Paciente pré-transplante de fígado não corre risco de grandes sangramentos bucais

Cientistas buscam comprovar que realizar procedimentos odontológicos nessas pessoas é perfeitamente seguro

A hemorragia é definida como o vazamento de sangue para fora dos vasos. (Imagem: Reprodução / Tua Saúde)

Pessoas na lista de espera para um transplante de fígado, ao contrário do que se acreditava, não têm chances de apresentarem grandes hemorragias na cadeira do dentista. É isso que mostra uma pesquisa comandada por uma professora da Faculdade de Odontologia da USP. O estudo contradiz as ideias presentes na literatura até então, que recomendavam evitar procedimentos odontológicos nesses pacientes.

De acordo com a profissional encarregada do projeto, a docente Karem López Ortega, dentistas do Centro de Atendimento a Pessoas Especiais (Cape) da Faculdade vêm atendendo pessoas com um alto nível de comprometimento desse órgão há aproximadamente quinze anos.
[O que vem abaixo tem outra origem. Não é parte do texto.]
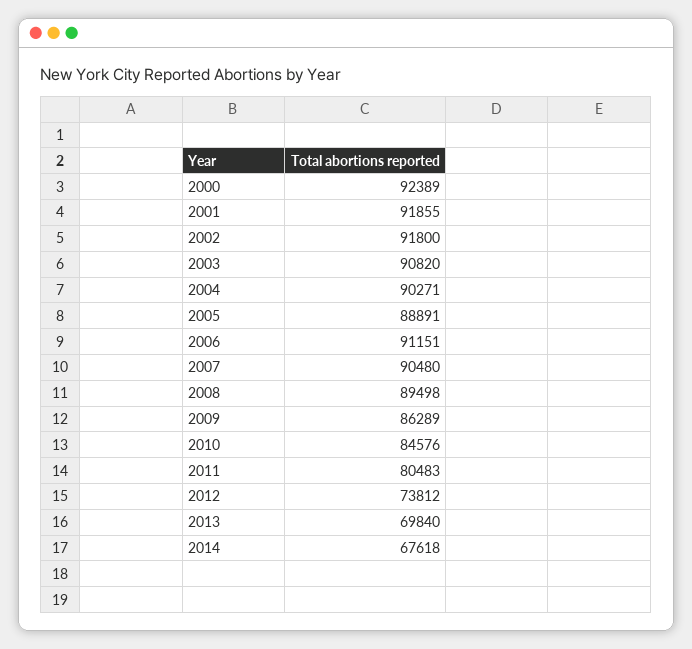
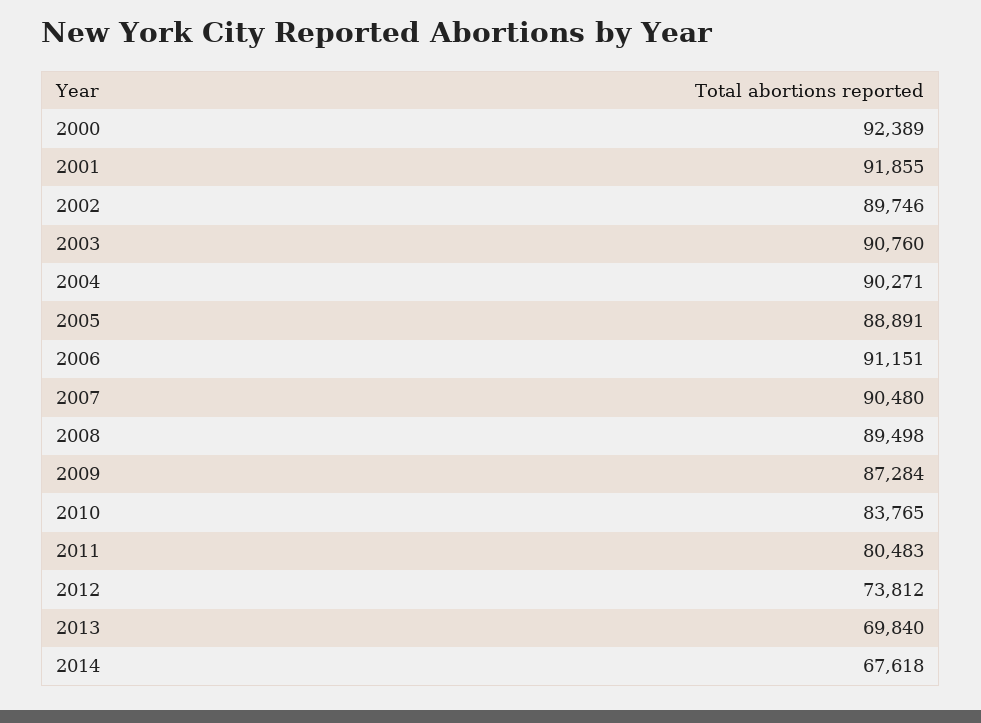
  {
    "2000": 92389,
    "2001": 91855,
-   "2002": 91800,
+   "2002": 89746,
-   "2003": 90820,
+   "2003": 90760,
    "2004": 90271,
    "2005": 88891,
    "2006": 91151,
    "2007": 90480,
    "2008": 89498,
-   "2009": 86289,
+   "2009": 87284,
-   "2010": 84576,
+   "2010": 83765,
    "2011": 80483,
    "2012": 73812,
    "2013": 69840,
    "2014": 67618
  }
Com o passar do tempo, ela resolveu formar um grupo específico com alunos de pós-graduação e especialização para atendê-los.

“Na literatura, havia muitos avisos sobre o perigo de hemorragias nesses indivíduos. O fígado tem várias funções, e uma delas é estabilizar a coagulação. Todo dentista tinha muito medo de atender esses pacientes no consultório por causa do risco de sangramento. Ao começar a atender, vimos que não era bem assim”, comenta Karem.

 

A coagulação no corpo humano se dá através da formação de uma espécie de “rede” que impede o vazamento de hemácias. (Imagem: Reprodução / Mundo Educação)

No final de 2017, uma mestranda chamada Janaína Medina fez, como projeto de tese, um levantamento do sangramento das 190 pessoas pré-transplante de fígado que foram atendidas no Cape de 2002 a 2017. Ela reviu as fichas, que informavam sobre o sangramento desses indivíduos, e percebeu que os números não eram muito maiores do que o normal.

Assim, a pesquisadora concluiu que a transfusão sanguínea, que é o tratamento recomendado pela literatura em caso de procedimentos odontológicos em pacientes com o órgão comprometido, era desnecessária. Os profissionais da faculdade realizaram cirurgias nessas pessoas sem precisar de bolsas de sangue. Dessa forma, tornou-se possível economizar recursos e evitar processos médicos inúteis. Além disso, quando uma pessoa recebe muitas transfusões, o lado positivo da doação é minimizado. “Se um paciente recebe muitas bolsas de sangue, ele acaba criando barreiras que diminuem o efeito dessas transfusões”, explica Karem Ortega.

O estudo iniciado por Janaína, além de ser publicado por uma revista estrangeira reconhecida internacionalmente, será continuado pela professora Karem até 2020 com o apoio de uma bolsa da Fundação de Amparo à Pesquisa do Estado de São Paulo (Fapesp). O objetivo é traçar um perfil que use exames baratos para encontrar características biológicas que permitam um entendimento melhor de quando o indivíduo que vai receber um transplante de fígado vai sangrar ou não. “Vimos que os exames convencionais não eram precisos para prever essas hemorragias como fazem com outras pessoas”, justifica a docente. “Não estamos dizendo que esse paciente não sangra, porque ele de fato sangra mais. Mas não há necessidade alguma de uma transfusão. É algo que, com as condições certas, pode ser controlado num consultório odontológico.”

Entre os possíveis resultados, está a diminuição de gastos do sistema de saúde pública devida à redução do uso de transfusões e o oferecimento de mais tratamentos odontológicos para essas pessoas, já que muitos dentistas, com medo de causar grandes danos, se recusam a atendê-los, dizendo-se incapazes.

A pesquisa deve ser finalizada, de acordo com a cientista, em um ano e meio ou menos. “O que buscamos fazer aqui são trabalhos de pesquisa que têm aplicação clínica imediata”, finaliza Karem.

Além da pesquisa, a Faculdade de Odontologia está trabalhando em parceria com o Hospital das Clínicas (HC) para planejar a incrementação dos resultados encontrados. A parte relacionada ao hospital está sob encargo de Juliana Franco, pós-graduada em Odontologia Hospitalar pela USP. “No HC, será realizada a coleta e análise dos exames laboratoriais, principalmente relacionados aos fatores de coagulação e anticoagulação sanguínea. Ademais, será estudada a adequação da cavidade bucal com a realização de procedimentos cirúrgicos, como a extração dentária, com a verificação e quantificação do sangramento transoperatório”, explica. Assim, espera-se que a quantificação dos dados seja mais precisa e completa.